**Directions for this task:**
When you reach the entries, transcribe each one exactly.

<<<<

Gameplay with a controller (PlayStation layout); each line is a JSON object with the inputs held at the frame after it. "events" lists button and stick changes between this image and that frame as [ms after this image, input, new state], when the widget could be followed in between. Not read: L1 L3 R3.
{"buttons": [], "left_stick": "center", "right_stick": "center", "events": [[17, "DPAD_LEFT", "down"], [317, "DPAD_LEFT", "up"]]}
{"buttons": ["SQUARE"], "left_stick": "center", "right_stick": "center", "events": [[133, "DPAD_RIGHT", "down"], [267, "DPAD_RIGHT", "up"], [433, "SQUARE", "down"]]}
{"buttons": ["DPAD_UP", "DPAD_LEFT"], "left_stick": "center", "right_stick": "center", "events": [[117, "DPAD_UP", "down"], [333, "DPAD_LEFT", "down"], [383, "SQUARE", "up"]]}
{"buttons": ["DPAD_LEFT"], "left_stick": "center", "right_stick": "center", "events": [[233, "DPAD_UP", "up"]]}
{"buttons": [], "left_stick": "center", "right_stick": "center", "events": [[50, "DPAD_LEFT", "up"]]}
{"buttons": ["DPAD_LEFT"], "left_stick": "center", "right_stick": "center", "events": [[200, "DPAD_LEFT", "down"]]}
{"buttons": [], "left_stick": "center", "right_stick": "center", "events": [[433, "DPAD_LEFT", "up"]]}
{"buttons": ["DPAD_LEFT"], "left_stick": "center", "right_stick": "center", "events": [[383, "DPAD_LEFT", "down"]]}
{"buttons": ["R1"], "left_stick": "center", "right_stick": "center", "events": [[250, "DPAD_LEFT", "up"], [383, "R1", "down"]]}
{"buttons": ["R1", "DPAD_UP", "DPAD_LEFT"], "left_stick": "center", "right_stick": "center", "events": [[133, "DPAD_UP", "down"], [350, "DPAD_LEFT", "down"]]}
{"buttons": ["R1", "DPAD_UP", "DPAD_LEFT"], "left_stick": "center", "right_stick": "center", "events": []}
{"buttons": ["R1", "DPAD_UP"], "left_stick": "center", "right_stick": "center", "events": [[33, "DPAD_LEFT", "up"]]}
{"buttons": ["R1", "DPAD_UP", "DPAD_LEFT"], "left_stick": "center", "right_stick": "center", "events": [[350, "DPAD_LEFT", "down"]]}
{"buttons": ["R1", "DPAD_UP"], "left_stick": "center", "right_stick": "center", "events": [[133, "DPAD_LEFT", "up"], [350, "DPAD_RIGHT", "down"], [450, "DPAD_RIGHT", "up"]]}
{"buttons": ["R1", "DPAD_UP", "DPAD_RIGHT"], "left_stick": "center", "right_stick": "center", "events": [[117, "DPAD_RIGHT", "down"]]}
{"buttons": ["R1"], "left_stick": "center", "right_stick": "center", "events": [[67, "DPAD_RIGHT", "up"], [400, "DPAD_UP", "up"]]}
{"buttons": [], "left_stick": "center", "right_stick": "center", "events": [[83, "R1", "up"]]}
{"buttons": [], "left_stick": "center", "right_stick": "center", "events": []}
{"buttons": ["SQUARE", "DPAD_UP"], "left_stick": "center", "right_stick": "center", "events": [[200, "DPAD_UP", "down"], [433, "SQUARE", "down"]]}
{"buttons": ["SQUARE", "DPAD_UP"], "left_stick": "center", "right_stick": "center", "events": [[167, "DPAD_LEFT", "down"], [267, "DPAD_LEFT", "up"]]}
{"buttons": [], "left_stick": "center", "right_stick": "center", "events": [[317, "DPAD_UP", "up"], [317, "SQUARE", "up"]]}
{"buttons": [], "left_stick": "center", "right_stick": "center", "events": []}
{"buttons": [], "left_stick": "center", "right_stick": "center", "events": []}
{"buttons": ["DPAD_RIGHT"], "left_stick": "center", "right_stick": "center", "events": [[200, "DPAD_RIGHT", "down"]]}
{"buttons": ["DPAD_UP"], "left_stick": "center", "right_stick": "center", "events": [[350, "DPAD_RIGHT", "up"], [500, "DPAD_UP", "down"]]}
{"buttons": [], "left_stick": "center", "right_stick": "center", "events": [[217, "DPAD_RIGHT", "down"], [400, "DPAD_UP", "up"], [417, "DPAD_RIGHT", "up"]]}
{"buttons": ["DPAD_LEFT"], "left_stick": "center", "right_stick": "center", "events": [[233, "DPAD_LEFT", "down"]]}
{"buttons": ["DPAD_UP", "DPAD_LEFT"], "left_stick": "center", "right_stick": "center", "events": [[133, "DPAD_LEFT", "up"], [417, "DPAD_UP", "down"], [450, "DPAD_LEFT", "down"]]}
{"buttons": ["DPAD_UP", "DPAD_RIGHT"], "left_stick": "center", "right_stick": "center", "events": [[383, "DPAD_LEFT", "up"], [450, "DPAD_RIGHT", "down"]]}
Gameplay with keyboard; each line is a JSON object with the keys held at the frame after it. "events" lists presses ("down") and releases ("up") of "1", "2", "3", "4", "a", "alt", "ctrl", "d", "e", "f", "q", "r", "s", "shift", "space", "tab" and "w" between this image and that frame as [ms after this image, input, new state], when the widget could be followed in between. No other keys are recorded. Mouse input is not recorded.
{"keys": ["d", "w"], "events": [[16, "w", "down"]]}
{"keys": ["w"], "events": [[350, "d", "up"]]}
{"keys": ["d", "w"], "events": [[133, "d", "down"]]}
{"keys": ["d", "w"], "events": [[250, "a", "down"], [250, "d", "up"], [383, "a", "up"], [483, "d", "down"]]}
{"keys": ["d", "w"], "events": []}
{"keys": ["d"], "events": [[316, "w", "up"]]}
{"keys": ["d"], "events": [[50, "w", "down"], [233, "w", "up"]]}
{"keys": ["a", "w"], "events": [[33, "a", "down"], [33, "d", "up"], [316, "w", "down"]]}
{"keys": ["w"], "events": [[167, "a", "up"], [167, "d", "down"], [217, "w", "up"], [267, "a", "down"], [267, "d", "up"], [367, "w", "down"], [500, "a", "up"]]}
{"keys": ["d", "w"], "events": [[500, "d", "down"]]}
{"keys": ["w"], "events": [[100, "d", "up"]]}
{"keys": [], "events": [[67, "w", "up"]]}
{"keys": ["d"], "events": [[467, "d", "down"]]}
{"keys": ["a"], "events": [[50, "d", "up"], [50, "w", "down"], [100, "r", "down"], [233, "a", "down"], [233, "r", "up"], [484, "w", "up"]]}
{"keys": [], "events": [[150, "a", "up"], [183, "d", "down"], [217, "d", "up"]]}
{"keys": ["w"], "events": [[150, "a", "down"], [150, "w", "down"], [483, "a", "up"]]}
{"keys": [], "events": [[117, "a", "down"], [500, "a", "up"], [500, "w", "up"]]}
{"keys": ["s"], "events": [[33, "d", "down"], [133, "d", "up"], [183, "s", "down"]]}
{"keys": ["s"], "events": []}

>>>>

**Response below:**
Gameplay with a controller (PlayStation layout); each line is a JSON object with the inputs held at the frame after it. "events" lists button and stick changes between this image and that frame as [ms after this image, input, new state], when the widget could be followed in between. Not read: L1 L3 R3.
{"buttons": [], "left_stick": "center", "right_stick": "center", "events": [[17, "DPAD_LEFT", "down"], [317, "DPAD_LEFT", "up"]]}
{"buttons": ["SQUARE"], "left_stick": "center", "right_stick": "center", "events": [[133, "DPAD_RIGHT", "down"], [267, "DPAD_RIGHT", "up"], [433, "SQUARE", "down"]]}
{"buttons": ["DPAD_UP", "DPAD_LEFT"], "left_stick": "center", "right_stick": "center", "events": [[117, "DPAD_UP", "down"], [333, "DPAD_LEFT", "down"], [383, "SQUARE", "up"]]}
{"buttons": ["DPAD_LEFT"], "left_stick": "center", "right_stick": "center", "events": [[233, "DPAD_UP", "up"]]}
{"buttons": [], "left_stick": "center", "right_stick": "center", "events": [[50, "DPAD_LEFT", "up"]]}
{"buttons": ["DPAD_LEFT"], "left_stick": "center", "right_stick": "center", "events": [[200, "DPAD_LEFT", "down"]]}
{"buttons": [], "left_stick": "center", "right_stick": "center", "events": [[433, "DPAD_LEFT", "up"]]}
{"buttons": ["DPAD_LEFT"], "left_stick": "center", "right_stick": "center", "events": [[383, "DPAD_LEFT", "down"]]}
{"buttons": ["R1"], "left_stick": "center", "right_stick": "center", "events": [[250, "DPAD_LEFT", "up"], [383, "R1", "down"]]}
{"buttons": ["R1", "DPAD_UP", "DPAD_LEFT"], "left_stick": "center", "right_stick": "center", "events": [[133, "DPAD_UP", "down"], [350, "DPAD_LEFT", "down"]]}
{"buttons": ["R1", "DPAD_UP", "DPAD_LEFT"], "left_stick": "center", "right_stick": "center", "events": []}
{"buttons": ["R1", "DPAD_UP"], "left_stick": "center", "right_stick": "center", "events": [[33, "DPAD_LEFT", "up"]]}
{"buttons": ["R1", "DPAD_UP", "DPAD_LEFT"], "left_stick": "center", "right_stick": "center", "events": [[350, "DPAD_LEFT", "down"]]}
{"buttons": ["R1", "DPAD_UP"], "left_stick": "center", "right_stick": "center", "events": [[133, "DPAD_LEFT", "up"], [350, "DPAD_RIGHT", "down"], [450, "DPAD_RIGHT", "up"]]}
{"buttons": ["R1", "DPAD_UP", "DPAD_RIGHT"], "left_stick": "center", "right_stick": "center", "events": [[117, "DPAD_RIGHT", "down"]]}
{"buttons": ["R1"], "left_stick": "center", "right_stick": "center", "events": [[67, "DPAD_RIGHT", "up"], [400, "DPAD_UP", "up"]]}
{"buttons": [], "left_stick": "center", "right_stick": "center", "events": [[83, "R1", "up"]]}
{"buttons": [], "left_stick": "center", "right_stick": "center", "events": []}
{"buttons": ["SQUARE", "DPAD_UP"], "left_stick": "center", "right_stick": "center", "events": [[200, "DPAD_UP", "down"], [433, "SQUARE", "down"]]}
{"buttons": ["SQUARE", "DPAD_UP"], "left_stick": "center", "right_stick": "center", "events": [[167, "DPAD_LEFT", "down"], [267, "DPAD_LEFT", "up"]]}
{"buttons": [], "left_stick": "center", "right_stick": "center", "events": [[317, "DPAD_UP", "up"], [317, "SQUARE", "up"]]}
{"buttons": [], "left_stick": "center", "right_stick": "center", "events": []}
{"buttons": [], "left_stick": "center", "right_stick": "center", "events": []}
{"buttons": ["DPAD_RIGHT"], "left_stick": "center", "right_stick": "center", "events": [[200, "DPAD_RIGHT", "down"]]}
{"buttons": ["DPAD_UP"], "left_stick": "center", "right_stick": "center", "events": [[350, "DPAD_RIGHT", "up"], [500, "DPAD_UP", "down"]]}
{"buttons": [], "left_stick": "center", "right_stick": "center", "events": [[217, "DPAD_RIGHT", "down"], [400, "DPAD_UP", "up"], [417, "DPAD_RIGHT", "up"]]}
{"buttons": ["DPAD_LEFT"], "left_stick": "center", "right_stick": "center", "events": [[233, "DPAD_LEFT", "down"]]}
{"buttons": ["DPAD_UP", "DPAD_LEFT"], "left_stick": "center", "right_stick": "center", "events": [[133, "DPAD_LEFT", "up"], [417, "DPAD_UP", "down"], [450, "DPAD_LEFT", "down"]]}
{"buttons": ["DPAD_UP", "DPAD_RIGHT"], "left_stick": "center", "right_stick": "center", "events": [[383, "DPAD_LEFT", "up"], [450, "DPAD_RIGHT", "down"]]}
Gameplay with keyboard; each line is a JSON object with the keys held at the frame after it. "events" lists presses ("down") and releases ("up") of "1", "2", "3", "4", "a", "alt", "ctrl", "d", "e", "f", "q", "r", "s", "shift", "space", "tab" and "w" between this image and that frame as [ms after this image, input, new state], when the widget could be followed in between. No other keys are recorded. Mouse input is not recorded.
{"keys": ["d", "w"], "events": [[16, "w", "down"]]}
{"keys": ["w"], "events": [[350, "d", "up"]]}
{"keys": ["d", "w"], "events": [[133, "d", "down"]]}
{"keys": ["d", "w"], "events": [[250, "a", "down"], [250, "d", "up"], [383, "a", "up"], [483, "d", "down"]]}
{"keys": ["d", "w"], "events": []}
{"keys": ["d"], "events": [[316, "w", "up"]]}
{"keys": ["d"], "events": [[50, "w", "down"], [233, "w", "up"]]}
{"keys": ["a", "w"], "events": [[33, "a", "down"], [33, "d", "up"], [316, "w", "down"]]}
{"keys": ["w"], "events": [[167, "a", "up"], [167, "d", "down"], [217, "w", "up"], [267, "a", "down"], [267, "d", "up"], [367, "w", "down"], [500, "a", "up"]]}
{"keys": ["d", "w"], "events": [[500, "d", "down"]]}
{"keys": ["w"], "events": [[100, "d", "up"]]}
{"keys": [], "events": [[67, "w", "up"]]}
{"keys": ["d"], "events": [[467, "d", "down"]]}
{"keys": ["a"], "events": [[50, "d", "up"], [50, "w", "down"], [100, "r", "down"], [233, "a", "down"], [233, "r", "up"], [484, "w", "up"]]}
{"keys": [], "events": [[150, "a", "up"], [183, "d", "down"], [217, "d", "up"]]}
{"keys": ["w"], "events": [[150, "a", "down"], [150, "w", "down"], [483, "a", "up"]]}
{"keys": [], "events": [[117, "a", "down"], [500, "a", "up"], [500, "w", "up"]]}
{"keys": ["s"], "events": [[33, "d", "down"], [133, "d", "up"], [183, "s", "down"]]}
{"keys": ["s"], "events": []}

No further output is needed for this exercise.